[Stored items]
◇ ◇ ◇ ◇
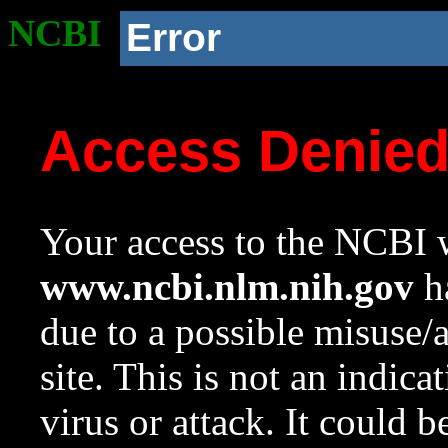
NCBI
Error
Access Denie
Your access to the NCBI w
www.ncbi.nlm.nih.gov
ha
due to a possible misuse/
site. This is not an indica
virus or attack. It could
◇ ◇ ◇ ◇
Assignment:
Retype exactly, please, only the lines of the entries that run from the one containing "Your access to the NCBI w" to the last.

Response area:
Your access to the NCBI w
www.ncbi.nlm.nih.gov
ha
due to a possible misuse/
site. This is not an indica
virus or attack. It could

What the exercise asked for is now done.